Introduction - 5.0 English

AOCL Performance Tuning Guide (63859)

Document ID
63859
Release Date
2024-10-10
Version
5.0 English

1. Introduction#

AMD Optimizing CPU Libraries (AOCL) are a set of numerical libraries optimized for AMD “Zen”- based processors, including EPYCTM, RyzenTM ThreadripperTM, and RyzenTM. This document provides performance tuning recommendations and guidance on optimization flags for advanced users of AOCL to experiment with.

AOCL is comprised of the following libraries:

  • AOCL-BLAS is a portable software framework for performing high-performance Basic Linear Algebra Subprograms (BLAS) functionality.

  • AOCL-LAPACK is a portable library for dense matrix computations that provides the functionality present in the Linear Algebra Package (LAPACK).

  • AOCL-FFTW (Fastest Fourier Transform in the West) is a comprehensive collection of fast C routines for computing the Discrete Fourier Transform (DFT) and various special cases.

  • AOCL-LibM is a software library containing elementary math functions optimized for x86-64 processor based machines.

  • AOCL-Utils is a library which provides APIs to check the available CPU features/flags, cache topology, and so on of AMD “Zen”-based CPUs.

  • AOCL-ScaLAPACK is a library of high-performance linear algebra routines for parallel distributed memory machines. It depends on external libraries including BLAS and LAPACK for linear algebra computations.

  • AOCL-RNG is a library that provides a set of pseudo-random number generators, quasi-random number generator and statistical distribution functions optimized for AMD “Zen”-based processors.

  • AOCL-SecureRNG is a library that provides APIs to access the cryptographically secure random numbers generated by the AMD hardware random number generator.

  • AOCL-Sparse is a library containing the basic linear algebra subroutines for sparse matrices and vectors optimized for AMD “Zen”-based CPUs.

  • AOCL-LibMem is AMD’s optimized implementation of memory manipulation functions for AMD “Zen”-based CPUs.

  • AOCL-Cryptography is AMD’s optimized implementation of cryptographic functions.

  • AOCL-Compression is a software framework of various lossless data compression and decompression methods tuned and optimized for AMD “Zen”-based CPUs.

  • AOCL-DA is a data analytics library providing optimized building blocks for data analysis and classical machine learning problems.

For information on installing and using all the AMD optimized libraries, please refer AOCL User Guide under “Documentation” section in AMD Developer Central (https://www.amd.com/en/developer/aocl.html).

1.1. General Tuning Guidelines#

This section covers common tuning guidelines applicable to most AOCL libraries.

AOCL performance may be affected by system configuration settings. The documents in the next table give a useful overview of some of the architectural, BIOS and operating system details for different generations of AMD EPYCTM servers.

A key aspect to consider is the interaction between any parallelism at the application level and parallelism with specific AOCL libraries, and how this maps to the NUMA regions in the hardware.

Note

It is vital to remember that if an OpenMP parallel library is used and OpenMP parameters are not explicitly set (via environment variables or API calls), the default behaviour is compiler-dependent but often defaults to using all logical cores enabled on the node. Explicitly setting OMP_NUM_THREADS (as a minimum) is highly recommended.

Different parallelism scenarios to consider:

  • The application and library are single-threaded:

    This is straight forward - no special instructions needed.

──────────────────────────────

Challenges:
**a)** Render into Spanish this sentence from the AOCL introduction: "AOCL performance may be affected by system configuration settings."
**b)** Reproduce the passage of the AOCL introduction between "This section covers" and "AMD EPYCTM servers.", inclusive.

──────────────────────────────

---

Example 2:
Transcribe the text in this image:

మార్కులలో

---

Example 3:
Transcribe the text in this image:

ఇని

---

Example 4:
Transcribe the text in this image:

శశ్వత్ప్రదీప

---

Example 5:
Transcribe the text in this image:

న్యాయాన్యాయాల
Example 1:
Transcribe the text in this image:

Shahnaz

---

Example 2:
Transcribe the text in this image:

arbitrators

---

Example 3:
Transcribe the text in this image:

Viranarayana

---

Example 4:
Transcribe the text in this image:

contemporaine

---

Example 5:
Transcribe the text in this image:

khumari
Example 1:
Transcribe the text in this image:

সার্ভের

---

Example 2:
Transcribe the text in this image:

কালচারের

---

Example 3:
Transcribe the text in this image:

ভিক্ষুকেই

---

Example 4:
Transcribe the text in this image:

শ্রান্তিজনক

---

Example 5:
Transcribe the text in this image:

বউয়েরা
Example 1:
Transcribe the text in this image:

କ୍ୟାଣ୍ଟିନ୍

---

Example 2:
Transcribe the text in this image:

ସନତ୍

──────────────────────────────

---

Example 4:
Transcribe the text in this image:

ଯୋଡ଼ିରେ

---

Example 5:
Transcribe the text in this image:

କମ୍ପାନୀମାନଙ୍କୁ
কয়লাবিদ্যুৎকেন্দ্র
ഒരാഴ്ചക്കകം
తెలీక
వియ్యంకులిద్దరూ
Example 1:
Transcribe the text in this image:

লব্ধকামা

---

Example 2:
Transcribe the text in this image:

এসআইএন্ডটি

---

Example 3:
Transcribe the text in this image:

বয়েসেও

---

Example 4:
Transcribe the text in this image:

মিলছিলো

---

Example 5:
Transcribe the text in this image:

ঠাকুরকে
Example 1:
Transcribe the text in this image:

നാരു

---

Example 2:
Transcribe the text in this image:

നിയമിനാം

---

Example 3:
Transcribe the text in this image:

──────────────────────────────

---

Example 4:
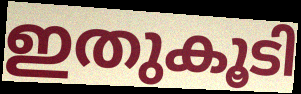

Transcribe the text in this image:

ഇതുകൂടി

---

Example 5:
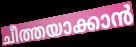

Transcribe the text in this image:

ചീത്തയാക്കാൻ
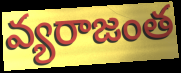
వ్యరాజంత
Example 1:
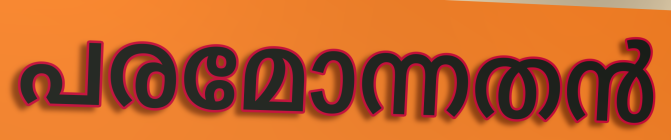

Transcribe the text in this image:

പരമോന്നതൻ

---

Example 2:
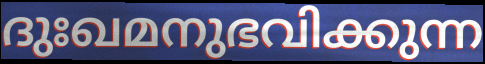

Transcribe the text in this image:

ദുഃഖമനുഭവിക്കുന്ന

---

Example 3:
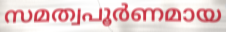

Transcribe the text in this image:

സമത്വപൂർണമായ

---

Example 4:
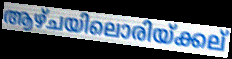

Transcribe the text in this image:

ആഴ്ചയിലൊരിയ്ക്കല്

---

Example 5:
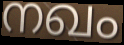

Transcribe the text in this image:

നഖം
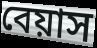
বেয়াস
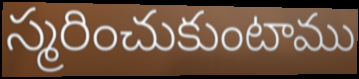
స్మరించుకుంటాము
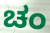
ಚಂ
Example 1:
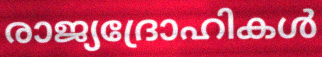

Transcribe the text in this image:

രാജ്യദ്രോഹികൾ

──────────────────────────────

Task answers:
**a)** El rendimiento de AOCL puede verse afectado por los ajustes de configuración del sistema.

**b)**
This section covers common tuning guidelines applicable to most AOCL libraries.

AOCL performance may be affected by system configuration settings. The documents in the next table give a useful overview of some of the architectural, BIOS and operating system details for different generations of AMD EPYCTM servers.